Boston, MA
Major moves eyed for two Boston high schools – The Boston Globe
Our building is 101 years old. Where is our new state-of-the-art educational complex? Our science wing? Our swimming pool? Short of that, how about an elevator? Even just some toilet seats would be a good start.
Aaron Johnson
Dorchester Center
The writer teaches law, history, and English as a second language.
West Roxbury is not the best location for O’Bryant School
Re “Big changes proposed for 2 high schools” (Page A1, June 7): While I heartily applaud the proposed investment in Madison Park Technical Vocational High School — it is decades overdue — the plan to move the John D. O’Bryant School of Math and Science to West Roxbury from the Roxbury campus it shares with Madison Park seems poorly thought-out.
West Roxbury was never a place for a districtwide school, and it still isn’t. The location is awful to get to for just about anyone, and the proposed shuttles between the school and the nearby commuter rail station won’t cut it.
Instead, can’t the city use the West Roxbury site for housing development and find a space closer to the center of the city for a new O’Bryant?
Chris Giuliani
West Roxbury
The O’Bryant has a long history of moving — and thriving
I wonder whether any other Boston public school has faced as many building-related crises as the John D. O’Bryant School of Math and Science and its predecessors, Mechanics Arts High School and Boston Technical High School. Despite the challenges, however, the school has not only survived. It has thrived.
In 1893 Mechanic Arts opened in an unfinished building in the Back Bay filled with more than 100 workmen.

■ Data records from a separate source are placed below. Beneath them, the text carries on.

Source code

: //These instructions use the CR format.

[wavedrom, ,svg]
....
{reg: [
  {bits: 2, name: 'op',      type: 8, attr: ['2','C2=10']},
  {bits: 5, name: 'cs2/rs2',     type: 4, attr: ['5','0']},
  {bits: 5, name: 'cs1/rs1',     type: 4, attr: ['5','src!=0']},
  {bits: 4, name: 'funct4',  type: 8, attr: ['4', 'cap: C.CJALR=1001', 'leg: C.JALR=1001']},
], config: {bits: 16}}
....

Its headmaster reported that some days students and teachers had to climb to the third floor, the only floor in use, on ladders. In 1957, after years of battles over the best way to accommodate its urgent need for additional space, it was decided to relocate what by then was Boston Tech from the Back Bay to the recently vacated Roxbury Memorial High School building. This involved moving a massive amount of equipment and machine tools. In 1960 the headmaster proudly reported, “Despite the hardships and inconveniences we had to suffer during the first half of the school year because of alterations going on in the building, the instruction, discipline, and student morale were exceedingly high.”
Now the school is facing another move, from its longtime home on Malcolm X Boulevard to a renovated facility in West Roxbury. This will undoubtedly create more unknowns, more pros and cons, more change, and more anxiety. Its long history shows that the O’Bryant will overcome any upcoming difficulties and continue to be a high-achieving STEM school that succeeds in preparing all its students for college, advanced learning, and highly skilled careers.
Go Tigers!
Tom Hayden
Chelmsford
The writer, a member of the Boston Tech class of 1957, researched and wrote an unofficial history of Boston Technical High School from its origins in 1893.
Madison Park’s students deserve the best, most up-to-date vocational education
When I began teaching at Madison Park in 1979, the entire complex was dedicated to vocational education. Students were bused in from all over Boston to take part in various vocational programs. Were we ever indignant when the O’Bryant took over half of the complex!
Now it appears as if Madison Park will be Madison Park again. I taught there for decades, during many of the “overhaul initiatives.” All failed. While there is merit in retaining traditional trades — automotive, carpentry, plumbing, etc. — this latest overhaul will be successful only if the vocational areas are added to, reconsidered, and retooled to reflect more current career areas, such as bioscience, information technology, systems analysis, and communications (aviation technology is a good start) and if serious recruiting and promotion are done in the middle schools.
Superintendent Mary Skipper knows a thing or two about school-to-career business partnerships and high tech. So I am optimistic. Madison Park is a great place, and its students deserve no less.